[Texto de lectura]
Regalar un libro es un acto de complicidad, un modo de decirle a una persona que la has reconocido y que te sientes parte de ella.
Por un momento se dibuja de forma nítida la palabra nosotros. La intimidad compartida tiene que ver con palabras bien elegidas, historias puestas en común y recuerdos que nos hacen coincidir en una experiencia del tiempo. Igual que las viejas amistades, los libros hermanan pasados, ideas, intuiciones, excesos, afanes, miedos, pérdidas, leyendas y detalles de nuestra convivencia. Regalar un libro es una confesión, una pregunta, una forma de decirle a alguien “tenemos que hablar”.
Leo el último libro de Luis Landero, El balcón en invierno (Tusquets, 2014) y me parece excelente. Vuelvo a la librería, compro otro ejemplar y se lo regalo a una amiga. Toma, a ver qué te parece, le digo. Conozco sus gustos, conoce mis gustos, solemos hablar de política, de música, de fútbol, de literatura... Sí, toma, un regalo, tenemos que hablar.

[Instrucciones de la tarea]
Según el texto de lectura, ¿qué libro de Luis Landero se le regala a una amiga?

[Listado proporcionado]
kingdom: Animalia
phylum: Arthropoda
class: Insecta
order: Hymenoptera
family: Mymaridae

...

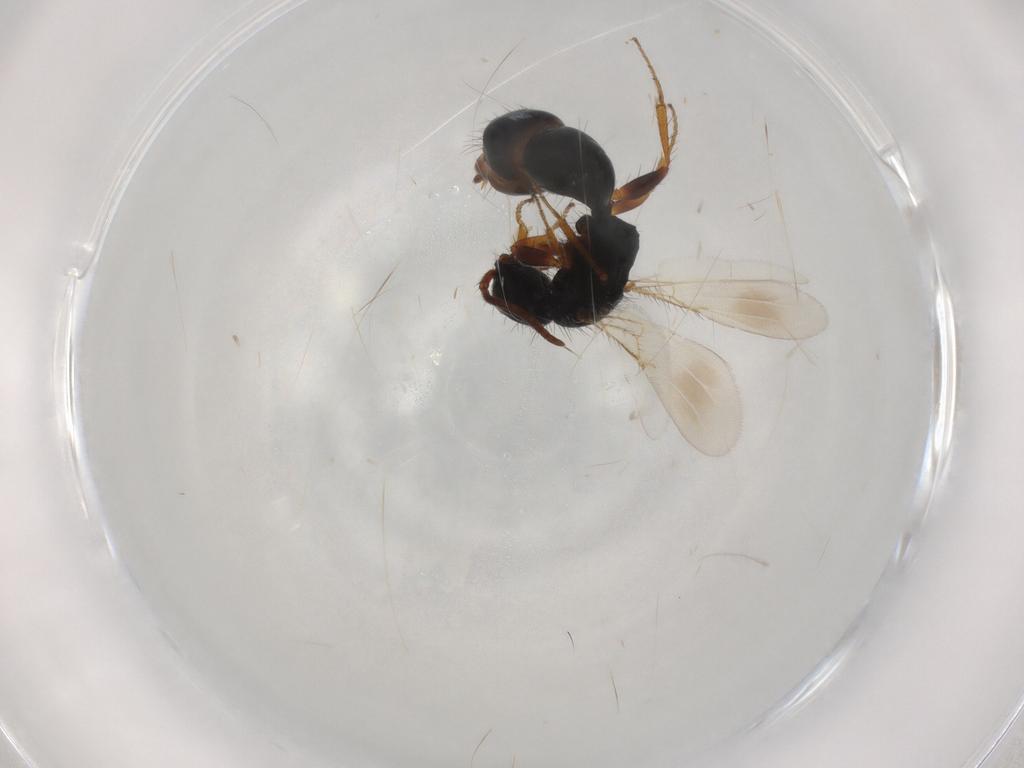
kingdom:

...

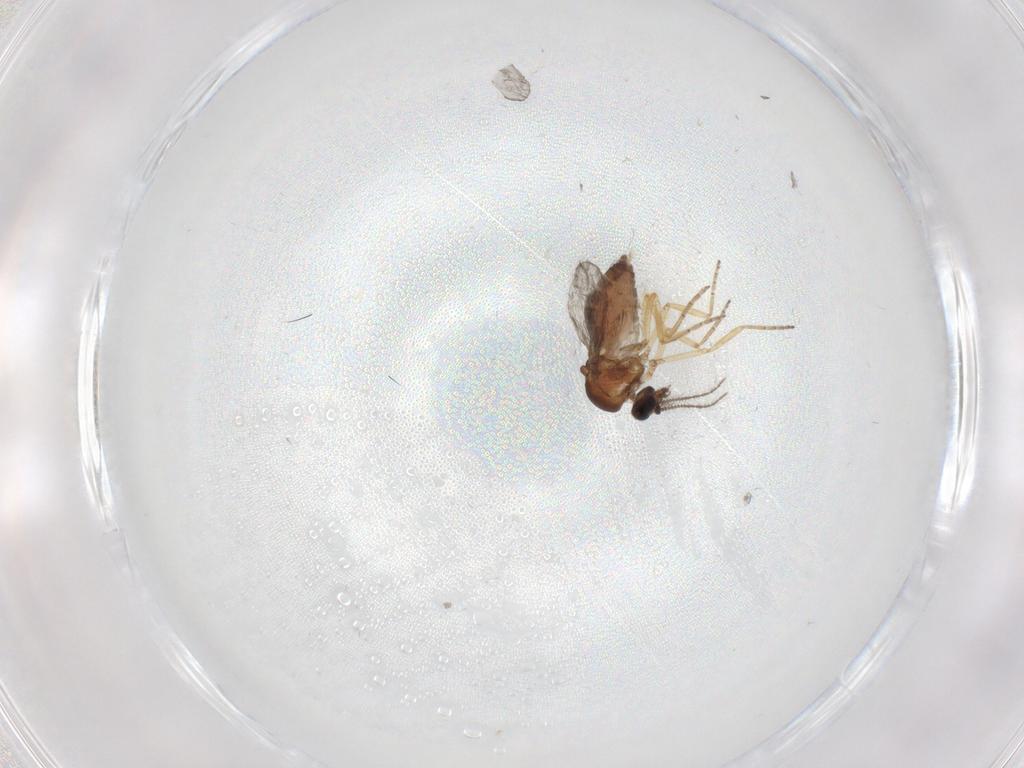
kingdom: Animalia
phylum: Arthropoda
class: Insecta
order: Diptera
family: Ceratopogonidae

[Resultado del ejercicio]
El balcón en invierno (Tusquets, 2014).